● Exercise description: In your answer, repeat each line of the data exactly.

● Data extracted from a collection:
# # # #

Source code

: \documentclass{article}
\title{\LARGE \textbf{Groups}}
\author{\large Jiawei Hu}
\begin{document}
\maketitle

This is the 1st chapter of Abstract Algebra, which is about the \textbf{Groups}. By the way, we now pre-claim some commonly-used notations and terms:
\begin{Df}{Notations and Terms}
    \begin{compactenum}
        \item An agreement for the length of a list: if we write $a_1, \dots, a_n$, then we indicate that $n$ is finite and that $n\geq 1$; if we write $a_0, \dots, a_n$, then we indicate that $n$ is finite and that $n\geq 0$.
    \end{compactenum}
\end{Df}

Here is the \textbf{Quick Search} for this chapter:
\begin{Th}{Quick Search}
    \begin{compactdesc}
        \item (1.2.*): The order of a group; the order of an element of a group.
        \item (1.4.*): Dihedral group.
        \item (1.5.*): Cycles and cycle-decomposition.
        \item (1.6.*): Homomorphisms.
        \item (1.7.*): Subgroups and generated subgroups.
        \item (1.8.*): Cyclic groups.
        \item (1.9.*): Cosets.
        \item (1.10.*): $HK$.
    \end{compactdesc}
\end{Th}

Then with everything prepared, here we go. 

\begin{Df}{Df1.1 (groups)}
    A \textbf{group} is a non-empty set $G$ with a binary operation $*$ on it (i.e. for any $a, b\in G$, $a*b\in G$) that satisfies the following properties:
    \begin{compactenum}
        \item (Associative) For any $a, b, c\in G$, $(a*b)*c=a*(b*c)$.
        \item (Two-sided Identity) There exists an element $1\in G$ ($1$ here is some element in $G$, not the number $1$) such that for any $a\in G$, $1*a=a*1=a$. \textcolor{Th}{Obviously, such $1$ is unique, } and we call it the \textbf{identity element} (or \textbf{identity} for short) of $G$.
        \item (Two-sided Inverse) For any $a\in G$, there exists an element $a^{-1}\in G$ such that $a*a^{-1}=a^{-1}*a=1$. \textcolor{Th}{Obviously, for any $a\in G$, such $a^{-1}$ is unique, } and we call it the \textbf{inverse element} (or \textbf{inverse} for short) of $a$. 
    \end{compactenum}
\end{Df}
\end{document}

# # # #

● Finished exercise:
Source code

: \documentclass{article}
\title{\LARGE \textbf{Groups}}
\author{\large Jiawei Hu}
\begin{document}
\maketitle

This is the 1st chapter of Abstract Algebra, which is about the \textbf{Groups}. By the way, we now pre-claim some commonly-used notations and terms:
\begin{Df}{Notations and Terms}
    \begin{compactenum}
        \item An agreement for the length of a list: if we write $a_1, \dots, a_n$, then we indicate that $n$ is finite and that $n\geq 1$; if we write $a_0, \dots, a_n$, then we indicate that $n$ is finite and that $n\geq 0$.
    \end{compactenum}
\end{Df}

Here is the \textbf{Quick Search} for this chapter:
\begin{Th}{Quick Search}
    \begin{compactdesc}
        \item (1.2.*): The order of a group; the order of an element of a group.
        \item (1.4.*): Dihedral group.
        \item (1.5.*): Cycles and cycle-decomposition.
        \item (1.6.*): Homomorphisms.
        \item (1.7.*): Subgroups and generated subgroups.
        \item (1.8.*): Cyclic groups.
        \item (1.9.*): Cosets.
        \item (1.10.*): $HK$.
    \end{compactdesc}
\end{Th}

Then with everything prepared, here we go. 

\begin{Df}{Df1.1 (groups)}
    A \textbf{group} is a non-empty set $G$ with a binary operation $*$ on it (i.e. for any $a, b\in G$, $a*b\in G$) that satisfies the following properties:
    \begin{compactenum}
        \item (Associative) For any $a, b, c\in G$, $(a*b)*c=a*(b*c)$.
        \item (Two-sided Identity) There exists an element $1\in G$ ($1$ here is some element in $G$, not the number $1$) such that for any $a\in G$, $1*a=a*1=a$. \textcolor{Th}{Obviously, such $1$ is unique, } and we call it the \textbf{identity element} (or \textbf{identity} for short) of $G$.
        \item (Two-sided Inverse) For any $a\in G$, there exists an element $a^{-1}\in G$ such that $a*a^{-1}=a^{-1}*a=1$. \textcolor{Th}{Obviously, for any $a\in G$, such $a^{-1}$ is unique, } and we call it the \textbf{inverse element} (or \textbf{inverse} for short) of $a$. 
    \end{compactenum}
\end{Df}
\end{document}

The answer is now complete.